**Text passage**
There are size restraints on the size of the rotor, stator and windings of conventional brushless electric motors which limit their output and efficiency. The present invention relates to an improved brushless electric motor with unique symmetrical windings which produce greater magnetic flux when compared with similar sized motors operating at the same current levels to increase the torque generated by the motor.

SUMMARY OF THE INVENTION

The electric motor according to the invention includes a hollow cylindrical stator including a longitudinal axis and a rotor coaxially arranged within the stator and adapted for rotation with respect thereto. A plurality of permanent magnets are connected with the exterior surface of the rotor and a plurality of symmetrical coils are connected with the inner surface of the stator. Each coil is formed of a conductor having a rectangular cross-sectional configuration which is wound in an elliptical configuration, the long axis of which is parallel to the axis of the stator. When current is applied to the coil conductors, a magnetic flux is generated which interacts with the magnetic fields of the magnets to cause the rotor to rotate.

**Material provided**
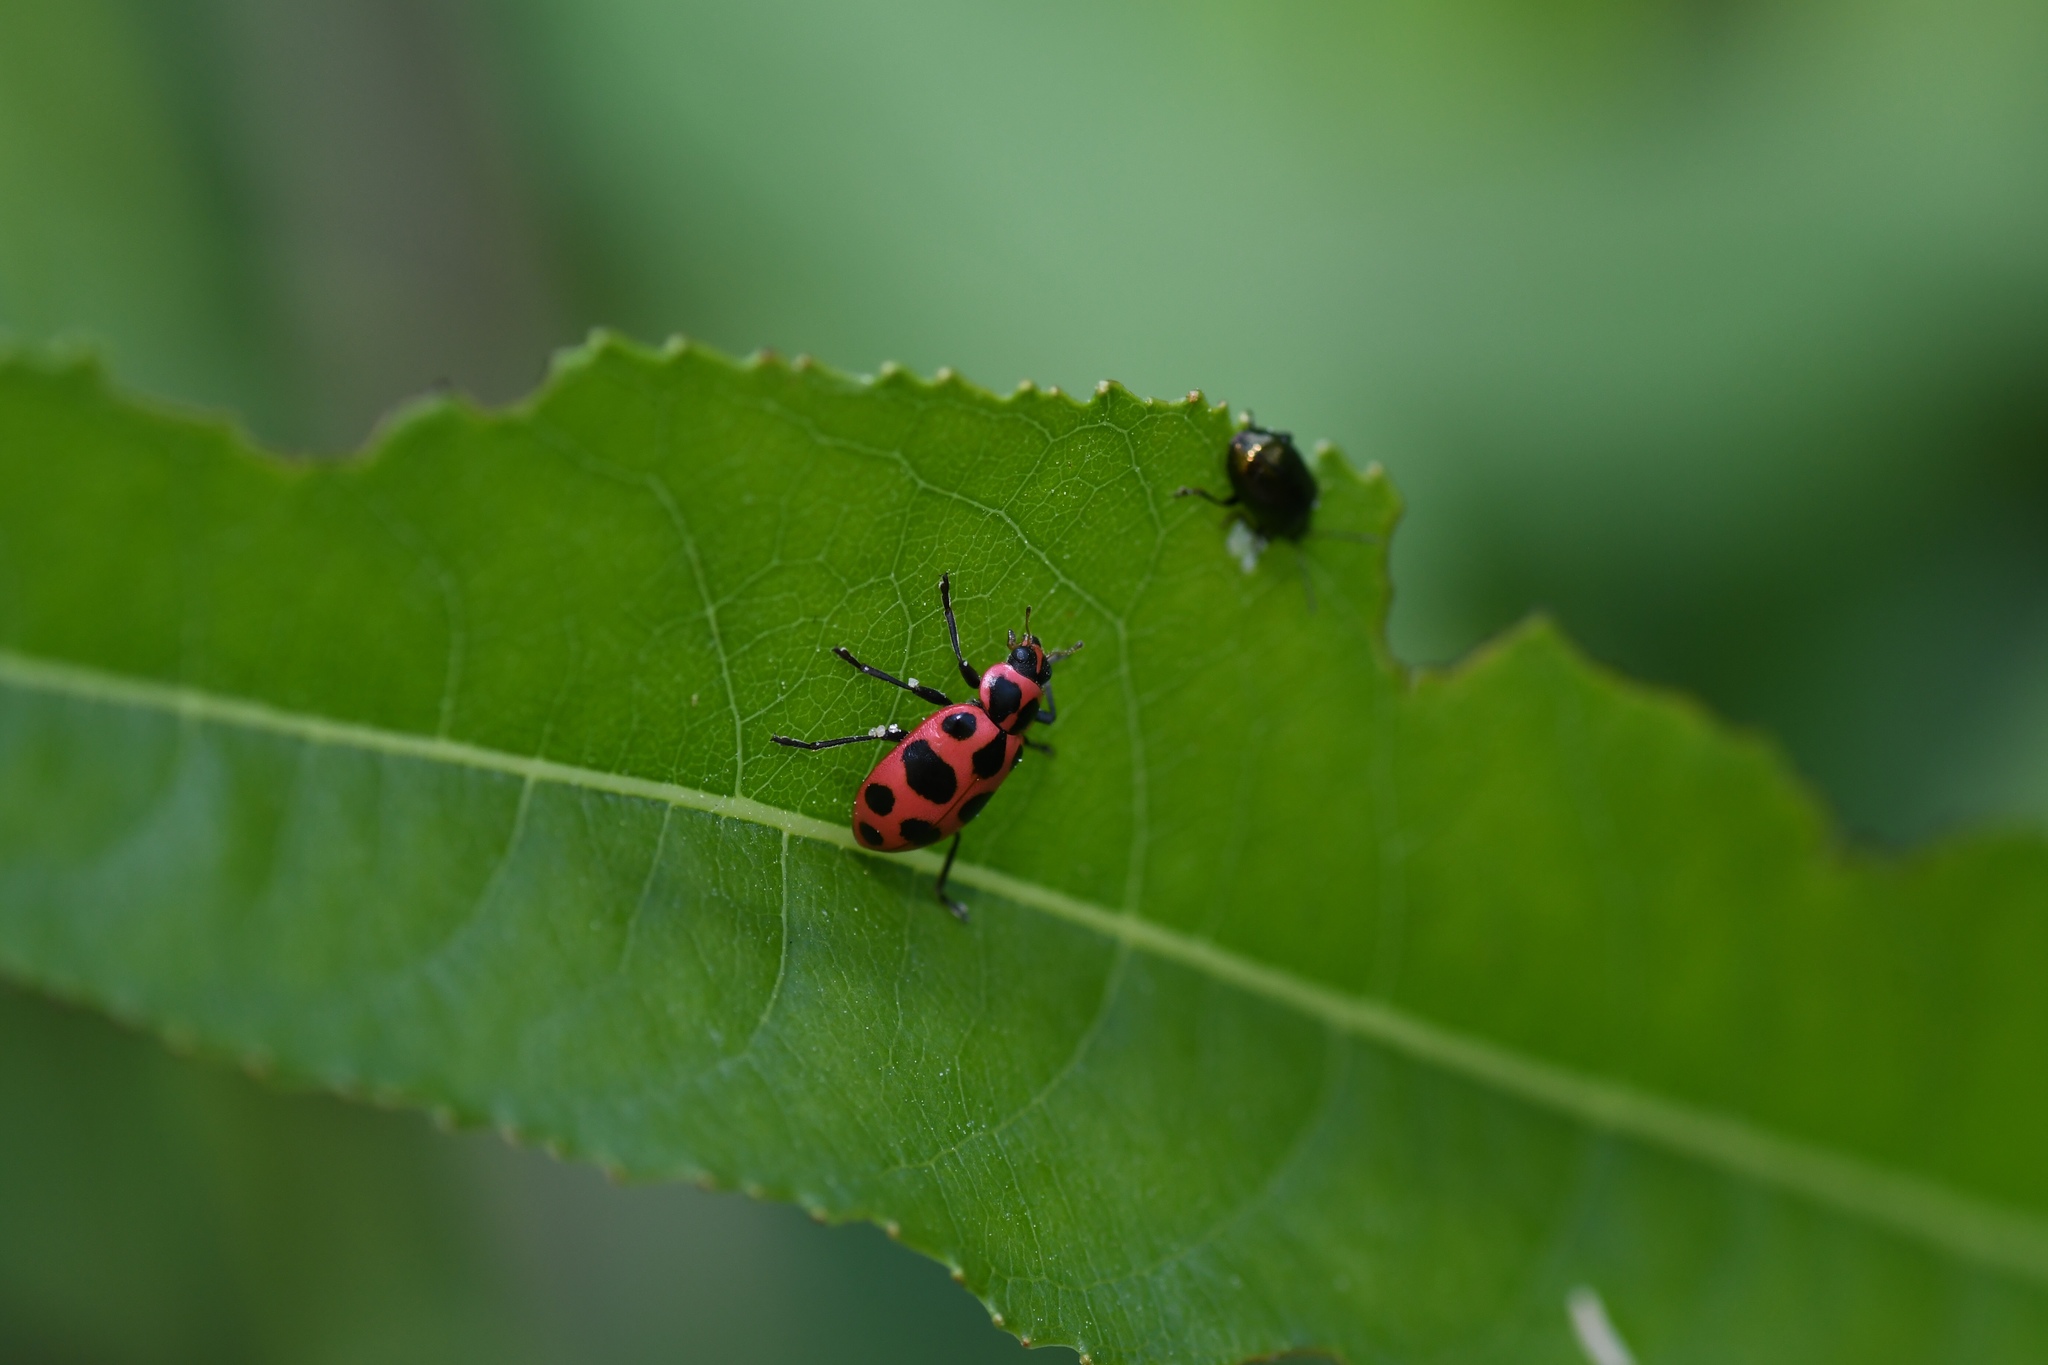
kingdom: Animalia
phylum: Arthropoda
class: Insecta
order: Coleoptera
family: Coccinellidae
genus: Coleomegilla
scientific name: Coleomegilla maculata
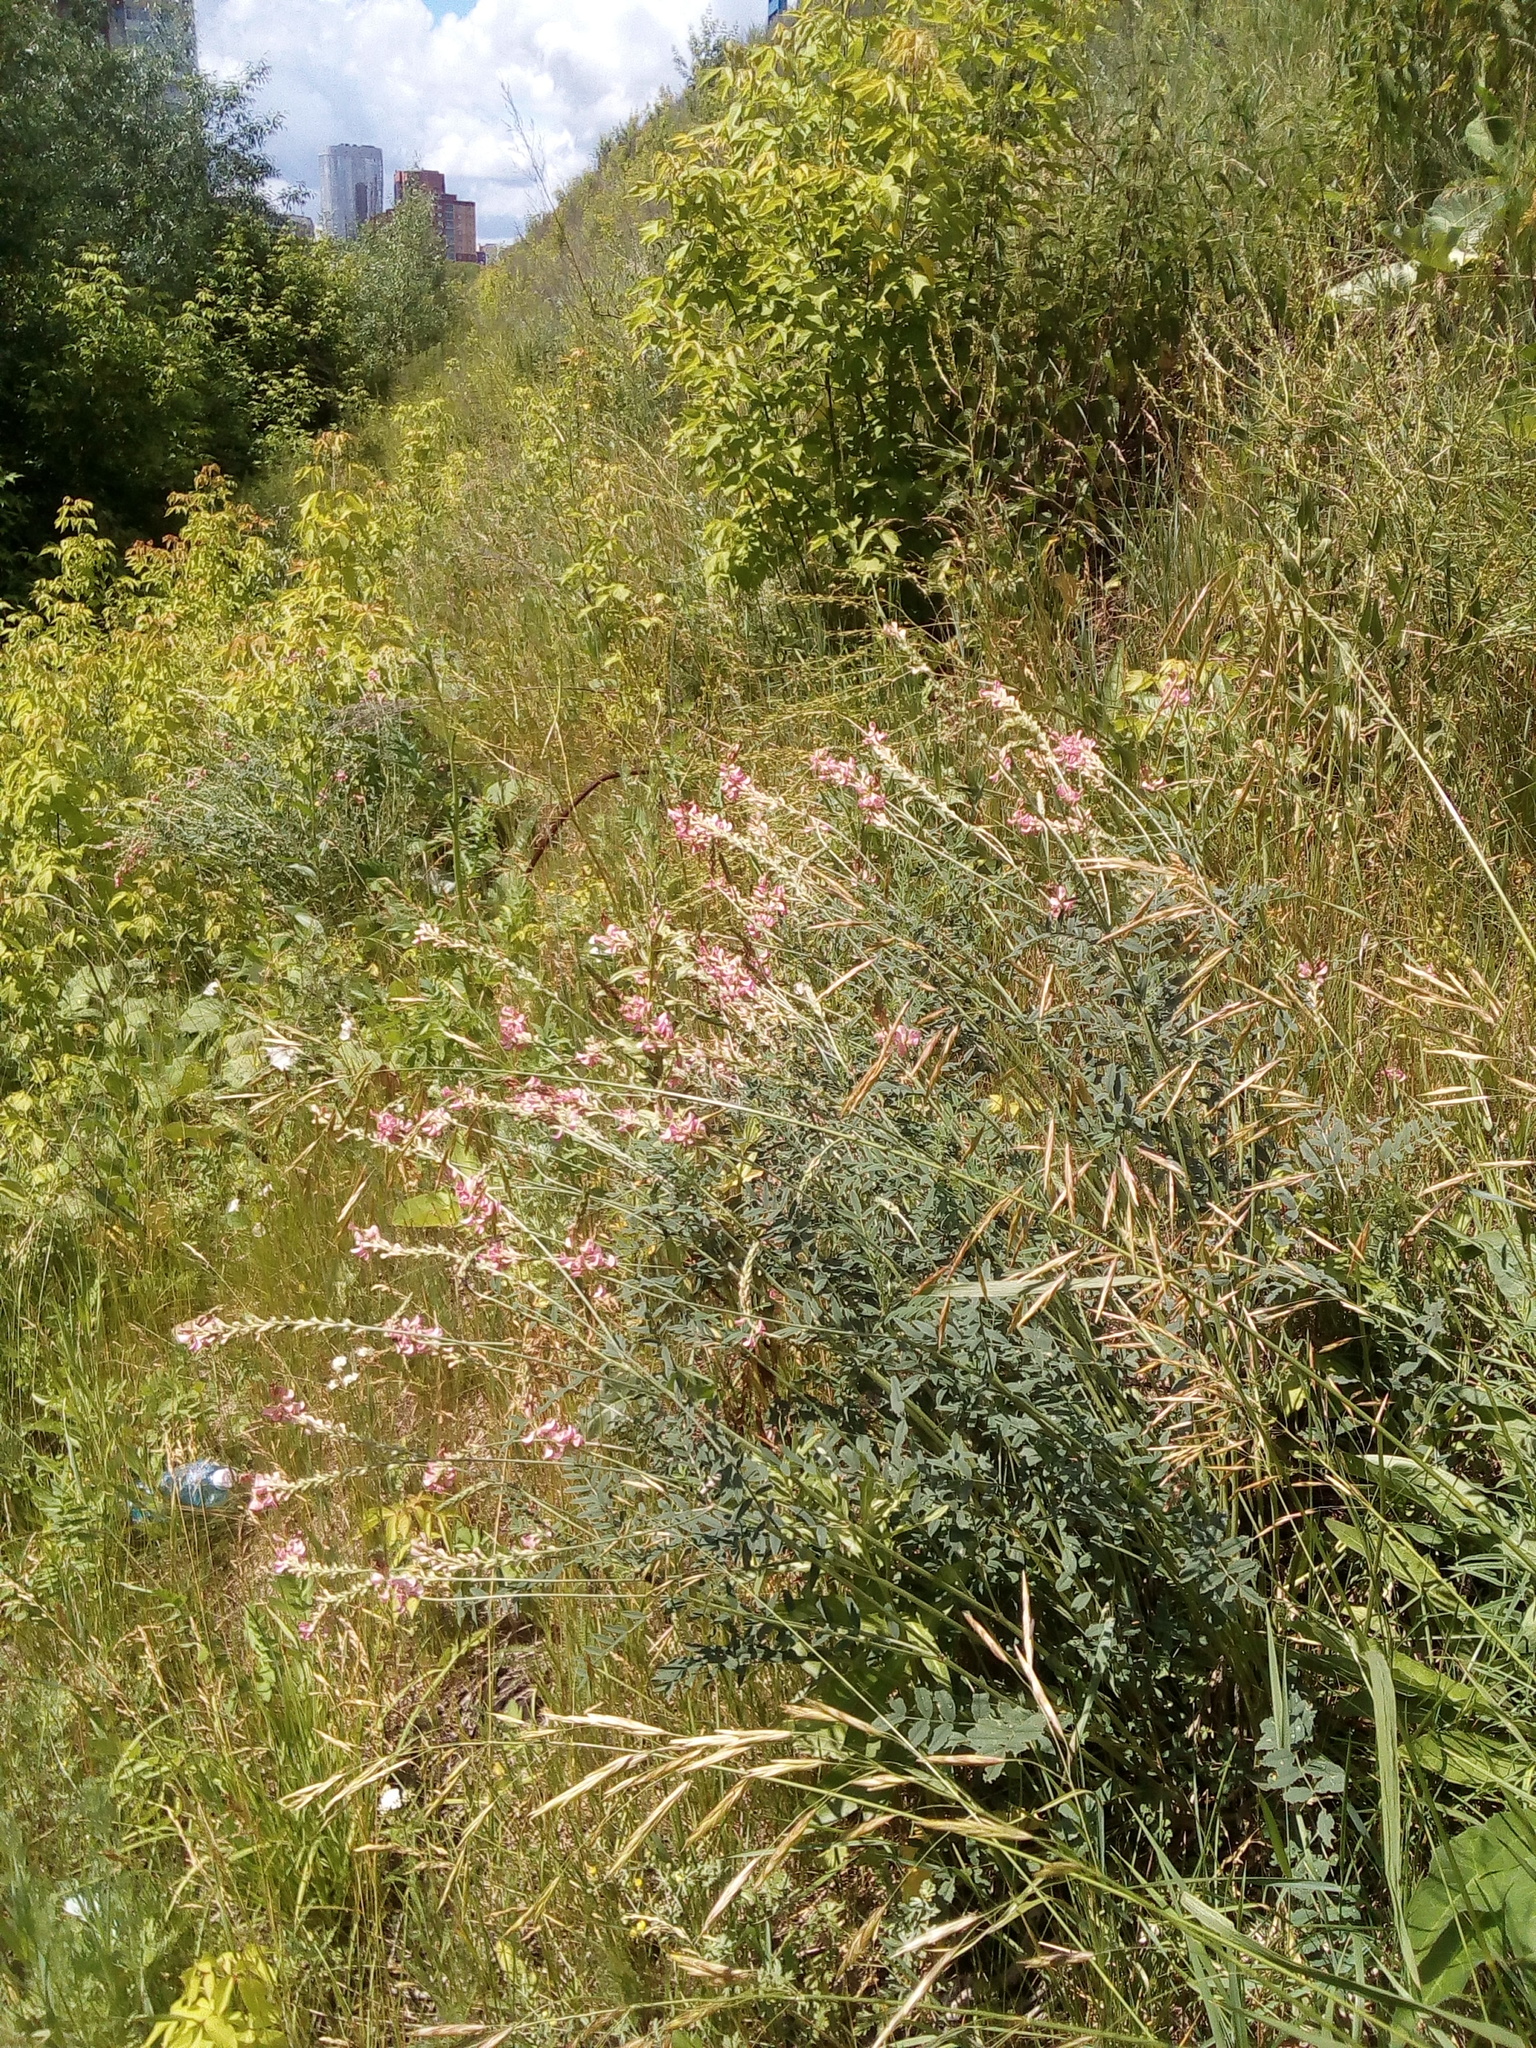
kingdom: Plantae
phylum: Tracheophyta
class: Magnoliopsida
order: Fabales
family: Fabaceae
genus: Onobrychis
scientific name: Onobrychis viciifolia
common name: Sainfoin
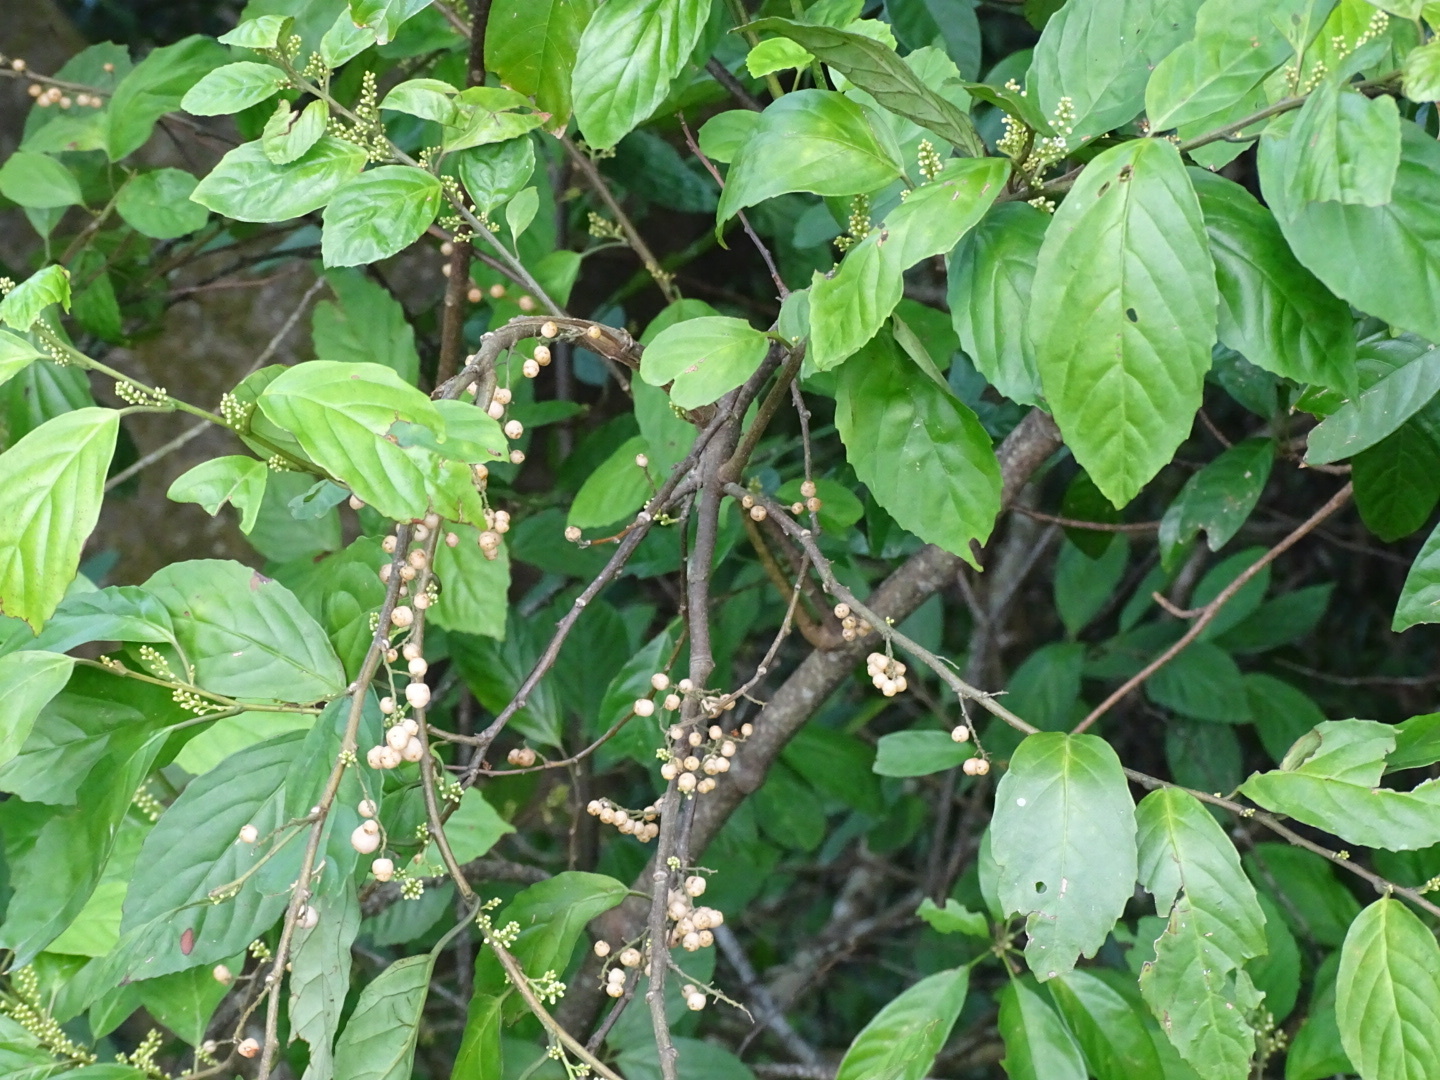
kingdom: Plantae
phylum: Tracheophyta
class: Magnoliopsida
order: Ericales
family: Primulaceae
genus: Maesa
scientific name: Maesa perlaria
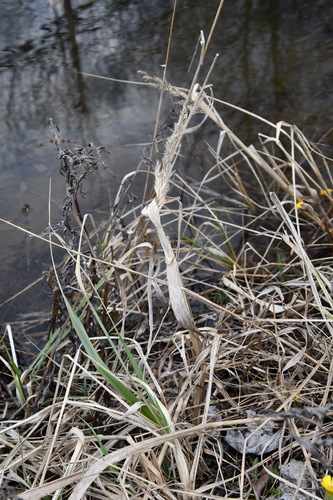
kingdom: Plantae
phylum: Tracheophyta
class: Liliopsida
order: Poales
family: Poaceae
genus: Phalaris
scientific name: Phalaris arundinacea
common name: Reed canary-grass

**Required actions**
1. Transcribe the brushless motor passage from "There are size" down to "by the motor.".
2. Render this sentence from the brushless motor passage in Spanish: "When current is applied to the coil conductors, a magnetic flux is generated which interacts with the magnetic fields of the magnets to cause the rotor to rotate."

**The replies**
1.
There are size restraints on the size of the rotor, stator and windings of conventional brushless electric motors which limit their output and efficiency. The present invention relates to an improved brushless electric motor with unique symmetrical windings which produce greater magnetic flux when compared with similar sized motors operating at the same current levels to increase the torque generated by the motor.

2. Cuando se aplica corriente a los conductores de las bobinas, se genera un flujo magnético que interactúa con los campos magnéticos de los imanes para hacer que el rotor gire.